§ **Excerpt**
SCIENCE, POLITICS AND MORALS – FIFTY YEARS AFTER THE FIRST HUMAN HEART TRANSPLANT.

By Nii B. Andrews

The date, December 3 1967; the place, Groote Schuur Hospital, Cape Town.

The principal actors; Dr. Chris Barnard – surgeon, Louis Washkansky – patient recipient, Denise Darvall – heart donor.

For ten days the operation had been delayed with danger to Washkansky.

Why?

Because Barnard’s surgical team was waiting for a “white heart” in order to circumvent the charge of experimenting on blacks.

HEAD OF A GENIUS/ MATTER: George Hughes, mixed media, 162.5 x 162.5 cm, 1999. Signed and dated lower left corner. Private collection – purchased from the Artist, 2002.

A suitable “colored heart” was available – but we are talking apartheid South Africa……and the rest of the world in 1967.

Chris Barnard, a true patriot, was fiercely opposed to apartheid and he clashed frequently and regularly with hospital authorities. His intensive care unit was fully integrated against the wishes of his superiors.

§ **Work order A**
From the heart transplant article, copy the passage starting with "The principal actors;" and going on through "world in 1967.".
§ **Work order B**
List the principal actors that the heart transplant article names, with the role it gives each one.
§ **Work order C**
According to the heart transplant article, why had the operation been delayed for ten days?
The records that come after this article are separate material and are not part of it.

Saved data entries
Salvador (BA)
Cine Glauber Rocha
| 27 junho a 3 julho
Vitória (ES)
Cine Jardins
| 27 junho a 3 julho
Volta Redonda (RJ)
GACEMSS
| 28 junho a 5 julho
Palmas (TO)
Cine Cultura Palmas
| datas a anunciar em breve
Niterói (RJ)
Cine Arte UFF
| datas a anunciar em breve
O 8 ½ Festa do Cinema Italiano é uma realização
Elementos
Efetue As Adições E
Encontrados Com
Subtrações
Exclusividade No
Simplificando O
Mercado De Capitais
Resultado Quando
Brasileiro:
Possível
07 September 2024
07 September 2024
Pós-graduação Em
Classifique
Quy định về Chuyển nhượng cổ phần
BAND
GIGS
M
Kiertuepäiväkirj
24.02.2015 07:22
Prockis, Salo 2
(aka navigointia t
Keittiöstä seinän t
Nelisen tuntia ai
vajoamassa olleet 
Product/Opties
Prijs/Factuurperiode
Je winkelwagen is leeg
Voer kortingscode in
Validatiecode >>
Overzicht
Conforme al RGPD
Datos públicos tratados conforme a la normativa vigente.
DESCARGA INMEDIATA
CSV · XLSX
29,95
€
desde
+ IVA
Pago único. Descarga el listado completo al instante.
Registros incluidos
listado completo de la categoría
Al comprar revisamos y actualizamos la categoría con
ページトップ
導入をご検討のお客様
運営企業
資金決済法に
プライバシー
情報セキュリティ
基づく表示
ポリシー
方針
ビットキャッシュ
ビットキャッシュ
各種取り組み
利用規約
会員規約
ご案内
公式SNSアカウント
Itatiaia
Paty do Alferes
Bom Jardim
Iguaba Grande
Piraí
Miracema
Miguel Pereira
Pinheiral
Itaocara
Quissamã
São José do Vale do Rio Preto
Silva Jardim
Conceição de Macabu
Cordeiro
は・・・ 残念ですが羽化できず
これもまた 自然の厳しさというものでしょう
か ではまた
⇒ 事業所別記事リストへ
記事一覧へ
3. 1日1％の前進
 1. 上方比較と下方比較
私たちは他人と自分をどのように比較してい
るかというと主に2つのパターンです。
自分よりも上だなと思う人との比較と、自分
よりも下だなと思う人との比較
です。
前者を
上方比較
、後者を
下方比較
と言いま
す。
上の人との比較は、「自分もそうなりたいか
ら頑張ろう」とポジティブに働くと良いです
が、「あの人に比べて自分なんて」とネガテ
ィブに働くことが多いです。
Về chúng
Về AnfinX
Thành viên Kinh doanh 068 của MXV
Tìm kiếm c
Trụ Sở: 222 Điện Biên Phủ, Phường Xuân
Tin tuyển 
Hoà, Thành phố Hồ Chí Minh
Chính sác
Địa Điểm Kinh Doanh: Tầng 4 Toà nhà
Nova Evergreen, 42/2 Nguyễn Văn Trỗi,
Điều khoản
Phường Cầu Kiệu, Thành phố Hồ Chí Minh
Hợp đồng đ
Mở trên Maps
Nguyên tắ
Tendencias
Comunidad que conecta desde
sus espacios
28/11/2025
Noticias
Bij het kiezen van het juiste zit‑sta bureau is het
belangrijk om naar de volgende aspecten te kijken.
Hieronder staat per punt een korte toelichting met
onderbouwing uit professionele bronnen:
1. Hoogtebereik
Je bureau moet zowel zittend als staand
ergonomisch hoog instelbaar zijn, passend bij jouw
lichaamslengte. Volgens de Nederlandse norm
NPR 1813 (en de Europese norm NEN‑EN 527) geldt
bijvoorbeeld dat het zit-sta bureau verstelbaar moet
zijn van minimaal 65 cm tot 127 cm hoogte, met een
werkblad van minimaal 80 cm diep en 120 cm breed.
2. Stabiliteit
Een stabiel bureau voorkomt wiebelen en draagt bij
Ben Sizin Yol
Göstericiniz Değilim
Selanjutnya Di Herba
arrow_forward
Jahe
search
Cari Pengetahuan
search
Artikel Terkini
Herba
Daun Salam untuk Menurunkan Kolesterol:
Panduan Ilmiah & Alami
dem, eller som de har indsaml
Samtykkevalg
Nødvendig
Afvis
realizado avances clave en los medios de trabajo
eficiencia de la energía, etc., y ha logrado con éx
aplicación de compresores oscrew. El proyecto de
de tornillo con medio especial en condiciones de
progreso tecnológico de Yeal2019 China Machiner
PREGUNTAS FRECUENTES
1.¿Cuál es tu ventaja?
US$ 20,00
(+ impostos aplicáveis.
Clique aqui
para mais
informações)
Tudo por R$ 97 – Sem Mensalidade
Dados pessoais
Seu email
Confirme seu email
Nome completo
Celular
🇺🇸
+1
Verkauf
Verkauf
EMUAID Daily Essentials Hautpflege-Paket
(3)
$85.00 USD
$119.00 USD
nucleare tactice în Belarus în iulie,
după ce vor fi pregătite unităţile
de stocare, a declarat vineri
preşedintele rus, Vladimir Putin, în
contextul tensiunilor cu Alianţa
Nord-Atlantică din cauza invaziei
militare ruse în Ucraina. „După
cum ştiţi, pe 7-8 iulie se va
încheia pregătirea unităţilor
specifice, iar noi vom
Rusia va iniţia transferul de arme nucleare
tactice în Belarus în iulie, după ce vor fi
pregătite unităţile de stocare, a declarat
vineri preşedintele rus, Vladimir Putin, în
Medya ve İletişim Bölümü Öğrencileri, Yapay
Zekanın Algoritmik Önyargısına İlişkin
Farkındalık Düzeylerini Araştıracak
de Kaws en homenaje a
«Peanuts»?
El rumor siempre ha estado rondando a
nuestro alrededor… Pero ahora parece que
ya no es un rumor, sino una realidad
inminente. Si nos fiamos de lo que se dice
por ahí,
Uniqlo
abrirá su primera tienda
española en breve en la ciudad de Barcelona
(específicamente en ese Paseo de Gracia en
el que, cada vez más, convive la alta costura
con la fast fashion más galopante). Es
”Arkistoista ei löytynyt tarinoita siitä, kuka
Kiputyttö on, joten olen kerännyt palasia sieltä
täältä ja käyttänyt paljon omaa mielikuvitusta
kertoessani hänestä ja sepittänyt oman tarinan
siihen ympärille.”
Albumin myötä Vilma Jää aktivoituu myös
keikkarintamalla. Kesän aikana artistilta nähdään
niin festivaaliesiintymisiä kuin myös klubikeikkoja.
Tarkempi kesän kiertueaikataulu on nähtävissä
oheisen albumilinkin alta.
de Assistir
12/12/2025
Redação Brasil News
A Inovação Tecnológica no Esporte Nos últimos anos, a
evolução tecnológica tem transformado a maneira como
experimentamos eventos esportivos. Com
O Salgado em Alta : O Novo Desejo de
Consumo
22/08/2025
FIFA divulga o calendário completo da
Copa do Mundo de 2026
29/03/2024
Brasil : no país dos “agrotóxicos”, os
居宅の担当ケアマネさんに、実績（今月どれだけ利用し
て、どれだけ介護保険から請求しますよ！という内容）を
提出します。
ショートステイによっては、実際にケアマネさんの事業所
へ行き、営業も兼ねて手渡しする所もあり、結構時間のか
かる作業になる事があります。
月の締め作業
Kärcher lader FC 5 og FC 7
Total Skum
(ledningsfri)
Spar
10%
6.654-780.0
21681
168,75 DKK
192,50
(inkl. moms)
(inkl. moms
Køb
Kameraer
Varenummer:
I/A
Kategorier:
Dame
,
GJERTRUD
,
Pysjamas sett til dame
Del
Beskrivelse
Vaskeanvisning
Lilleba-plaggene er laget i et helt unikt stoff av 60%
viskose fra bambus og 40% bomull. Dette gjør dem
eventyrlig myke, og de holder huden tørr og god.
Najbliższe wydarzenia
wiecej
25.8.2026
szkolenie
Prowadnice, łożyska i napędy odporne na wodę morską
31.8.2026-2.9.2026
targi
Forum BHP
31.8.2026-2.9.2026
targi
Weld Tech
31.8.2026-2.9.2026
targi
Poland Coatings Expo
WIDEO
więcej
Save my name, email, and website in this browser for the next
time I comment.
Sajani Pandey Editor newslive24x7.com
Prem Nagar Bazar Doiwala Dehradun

§ **Your solution A**
The principal actors; Dr. Chris Barnard – surgeon, Louis Washkansky – patient recipient, Denise Darvall – heart donor.

For ten days the operation had been delayed with danger to Washkansky.

Why?

Because Barnard’s surgical team was waiting for a “white heart” in order to circumvent the charge of experimenting on blacks.

HEAD OF A GENIUS/ MATTER: George Hughes, mixed media, 162.5 x 162.5 cm, 1999. Signed and dated lower left corner. Private collection – purchased from the Artist, 2002.

A suitable “colored heart” was available – but we are talking apartheid South Africa……and the rest of the world in 1967.

§ **Your solution B**
Dr. Chris Barnard, surgeon
Louis Washkansky, patient recipient
Denise Darvall, heart donor

§ **Your solution C**
Barnard's surgical team was waiting for a "white heart" in order to circumvent the charge of experimenting on blacks.